Ninth District Opportunity, Northeast Georgia's community action agency, does not begin its heating assistance program until Nov. 1, but that hasn't stopped people from checking.
"We have people calling on a daily basis now," said Brenda Dalin, program coordinator for Ninth District Opportunity.
Dalin said the quick change of seasons has been hard on people who are still trying to pay for this summer's expensive cooling costs.
"Some of the power bills we're seeing are so extremely high, it takes a number of different organizations to cover them," Dalin said. "A lot of partners, churches and other organizations that provide assistance, their funds have been depleted by this time of year."
The economy has also increased the demand for assistance, Dalin said.
"We've had some families call in that have been relocated and have moved into apartments or housing that don't have a heat source at all," Dalin said.
"People have lost jobs, their unemployment benefits have run out and they're just desperately seeking assistance with the basic necessities."
In Ninth District Opportunity's 2009 fiscal year, the organization provided 12,102 people with energy assistance.
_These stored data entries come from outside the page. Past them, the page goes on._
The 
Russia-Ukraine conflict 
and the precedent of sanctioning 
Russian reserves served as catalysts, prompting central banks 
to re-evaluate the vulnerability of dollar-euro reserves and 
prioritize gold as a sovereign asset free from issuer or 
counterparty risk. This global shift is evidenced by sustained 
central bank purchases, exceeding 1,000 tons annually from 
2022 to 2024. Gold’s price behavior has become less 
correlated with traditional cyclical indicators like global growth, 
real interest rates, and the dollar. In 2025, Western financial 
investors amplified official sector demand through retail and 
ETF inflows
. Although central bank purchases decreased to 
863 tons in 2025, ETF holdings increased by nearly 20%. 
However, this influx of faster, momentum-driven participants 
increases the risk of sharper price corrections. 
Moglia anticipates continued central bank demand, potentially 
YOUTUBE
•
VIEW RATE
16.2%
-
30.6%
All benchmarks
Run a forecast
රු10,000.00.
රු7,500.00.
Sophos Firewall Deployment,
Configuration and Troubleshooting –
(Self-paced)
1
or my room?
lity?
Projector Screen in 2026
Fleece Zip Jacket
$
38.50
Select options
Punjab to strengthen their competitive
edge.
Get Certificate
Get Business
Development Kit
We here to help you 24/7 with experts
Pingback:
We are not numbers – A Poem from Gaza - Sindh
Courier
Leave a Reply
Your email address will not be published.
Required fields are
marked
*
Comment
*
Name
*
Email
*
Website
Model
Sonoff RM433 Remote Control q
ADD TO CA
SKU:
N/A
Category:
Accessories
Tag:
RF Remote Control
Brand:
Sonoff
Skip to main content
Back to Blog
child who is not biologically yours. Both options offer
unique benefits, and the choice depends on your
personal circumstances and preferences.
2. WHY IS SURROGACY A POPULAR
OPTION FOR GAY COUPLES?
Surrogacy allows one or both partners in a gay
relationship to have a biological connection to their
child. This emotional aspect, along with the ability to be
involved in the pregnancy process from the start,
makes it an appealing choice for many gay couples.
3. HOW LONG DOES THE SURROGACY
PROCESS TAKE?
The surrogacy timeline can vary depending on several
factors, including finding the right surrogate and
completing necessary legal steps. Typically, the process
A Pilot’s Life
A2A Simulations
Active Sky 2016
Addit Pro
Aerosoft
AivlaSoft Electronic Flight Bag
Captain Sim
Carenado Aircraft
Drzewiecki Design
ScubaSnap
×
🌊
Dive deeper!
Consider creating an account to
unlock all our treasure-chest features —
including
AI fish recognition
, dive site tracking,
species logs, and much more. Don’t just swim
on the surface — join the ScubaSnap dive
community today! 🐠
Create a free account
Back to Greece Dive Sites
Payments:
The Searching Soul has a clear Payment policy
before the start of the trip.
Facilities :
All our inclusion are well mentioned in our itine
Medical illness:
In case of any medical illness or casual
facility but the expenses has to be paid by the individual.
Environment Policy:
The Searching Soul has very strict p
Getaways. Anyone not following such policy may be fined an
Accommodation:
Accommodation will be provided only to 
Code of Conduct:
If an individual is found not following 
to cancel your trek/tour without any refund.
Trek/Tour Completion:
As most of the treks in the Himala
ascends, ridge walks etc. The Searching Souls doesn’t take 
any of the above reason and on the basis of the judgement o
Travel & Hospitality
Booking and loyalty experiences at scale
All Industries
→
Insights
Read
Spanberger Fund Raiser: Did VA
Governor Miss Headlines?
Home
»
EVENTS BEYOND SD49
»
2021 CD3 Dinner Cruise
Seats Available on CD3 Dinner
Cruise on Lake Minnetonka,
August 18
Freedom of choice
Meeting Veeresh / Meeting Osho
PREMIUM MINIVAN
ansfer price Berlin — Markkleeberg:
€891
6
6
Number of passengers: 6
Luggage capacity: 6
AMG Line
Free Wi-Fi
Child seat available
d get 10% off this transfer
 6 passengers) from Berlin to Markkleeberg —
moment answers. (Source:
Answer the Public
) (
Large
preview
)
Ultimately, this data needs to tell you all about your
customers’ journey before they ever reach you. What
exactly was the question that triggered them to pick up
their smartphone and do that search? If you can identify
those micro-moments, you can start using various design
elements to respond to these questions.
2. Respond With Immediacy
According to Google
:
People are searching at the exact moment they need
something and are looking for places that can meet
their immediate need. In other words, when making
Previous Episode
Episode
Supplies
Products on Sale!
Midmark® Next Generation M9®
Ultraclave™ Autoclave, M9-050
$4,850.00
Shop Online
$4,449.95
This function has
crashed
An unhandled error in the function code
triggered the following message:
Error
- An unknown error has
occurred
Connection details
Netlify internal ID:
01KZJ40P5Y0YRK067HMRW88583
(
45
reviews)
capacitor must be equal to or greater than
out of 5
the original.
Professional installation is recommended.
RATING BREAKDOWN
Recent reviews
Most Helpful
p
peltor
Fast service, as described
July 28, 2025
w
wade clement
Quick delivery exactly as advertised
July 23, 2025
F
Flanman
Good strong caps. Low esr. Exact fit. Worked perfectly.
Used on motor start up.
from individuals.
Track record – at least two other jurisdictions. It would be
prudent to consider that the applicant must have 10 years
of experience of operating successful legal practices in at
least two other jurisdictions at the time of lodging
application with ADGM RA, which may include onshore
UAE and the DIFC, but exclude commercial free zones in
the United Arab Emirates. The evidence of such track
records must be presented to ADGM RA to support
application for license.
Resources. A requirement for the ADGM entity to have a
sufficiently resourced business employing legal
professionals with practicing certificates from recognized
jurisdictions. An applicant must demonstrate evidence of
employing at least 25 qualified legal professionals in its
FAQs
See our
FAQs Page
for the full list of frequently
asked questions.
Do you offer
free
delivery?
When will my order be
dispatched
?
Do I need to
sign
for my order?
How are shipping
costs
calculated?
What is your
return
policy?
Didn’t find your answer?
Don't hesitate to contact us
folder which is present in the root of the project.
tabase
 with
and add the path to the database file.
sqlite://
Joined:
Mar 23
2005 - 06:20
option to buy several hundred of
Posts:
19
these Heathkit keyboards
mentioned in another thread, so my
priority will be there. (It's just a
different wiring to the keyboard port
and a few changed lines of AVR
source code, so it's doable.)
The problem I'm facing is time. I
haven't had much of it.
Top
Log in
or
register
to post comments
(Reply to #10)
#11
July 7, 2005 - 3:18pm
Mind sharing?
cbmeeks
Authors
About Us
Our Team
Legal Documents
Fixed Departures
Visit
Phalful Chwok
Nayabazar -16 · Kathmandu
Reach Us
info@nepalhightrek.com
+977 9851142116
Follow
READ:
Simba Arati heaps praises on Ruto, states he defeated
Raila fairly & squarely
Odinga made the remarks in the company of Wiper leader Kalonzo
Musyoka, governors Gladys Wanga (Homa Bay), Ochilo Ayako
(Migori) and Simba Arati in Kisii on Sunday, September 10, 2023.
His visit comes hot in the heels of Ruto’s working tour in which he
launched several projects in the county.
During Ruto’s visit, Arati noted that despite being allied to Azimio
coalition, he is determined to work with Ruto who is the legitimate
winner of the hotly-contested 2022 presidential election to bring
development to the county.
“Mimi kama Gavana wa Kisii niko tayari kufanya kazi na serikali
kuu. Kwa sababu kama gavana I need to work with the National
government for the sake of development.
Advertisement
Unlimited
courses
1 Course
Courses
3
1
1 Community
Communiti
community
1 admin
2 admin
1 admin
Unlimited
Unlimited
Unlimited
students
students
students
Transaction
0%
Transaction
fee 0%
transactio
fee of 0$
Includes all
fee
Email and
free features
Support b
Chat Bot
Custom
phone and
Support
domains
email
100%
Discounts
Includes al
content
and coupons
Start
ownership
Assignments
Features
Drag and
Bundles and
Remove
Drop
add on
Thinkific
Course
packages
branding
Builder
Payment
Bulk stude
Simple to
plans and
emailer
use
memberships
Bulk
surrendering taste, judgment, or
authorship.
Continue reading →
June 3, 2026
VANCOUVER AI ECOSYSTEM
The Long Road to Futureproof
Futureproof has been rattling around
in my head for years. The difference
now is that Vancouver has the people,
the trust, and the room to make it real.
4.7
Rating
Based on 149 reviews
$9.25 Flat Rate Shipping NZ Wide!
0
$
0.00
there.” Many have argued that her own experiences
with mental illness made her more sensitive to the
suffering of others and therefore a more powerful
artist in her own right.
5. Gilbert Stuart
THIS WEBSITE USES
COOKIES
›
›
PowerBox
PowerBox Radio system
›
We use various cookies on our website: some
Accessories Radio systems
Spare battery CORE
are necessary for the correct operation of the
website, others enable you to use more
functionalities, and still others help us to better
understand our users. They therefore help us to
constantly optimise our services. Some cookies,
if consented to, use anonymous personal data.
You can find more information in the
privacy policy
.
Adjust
The following year, 15,406 were served.
"We've had a steady increase over the years in demand," Dalin said.
Josh Ramey, the front desk supervisor at Good News at Noon, said a lot more people are coming in now that it's cold.
"People will call in looking for a place to stay and a lot of people try to come in earlier than when we open for meals because it's cold outside," Ramey said. "People want to come in and get coffee and food earlier because they want to stand in here where it's warm."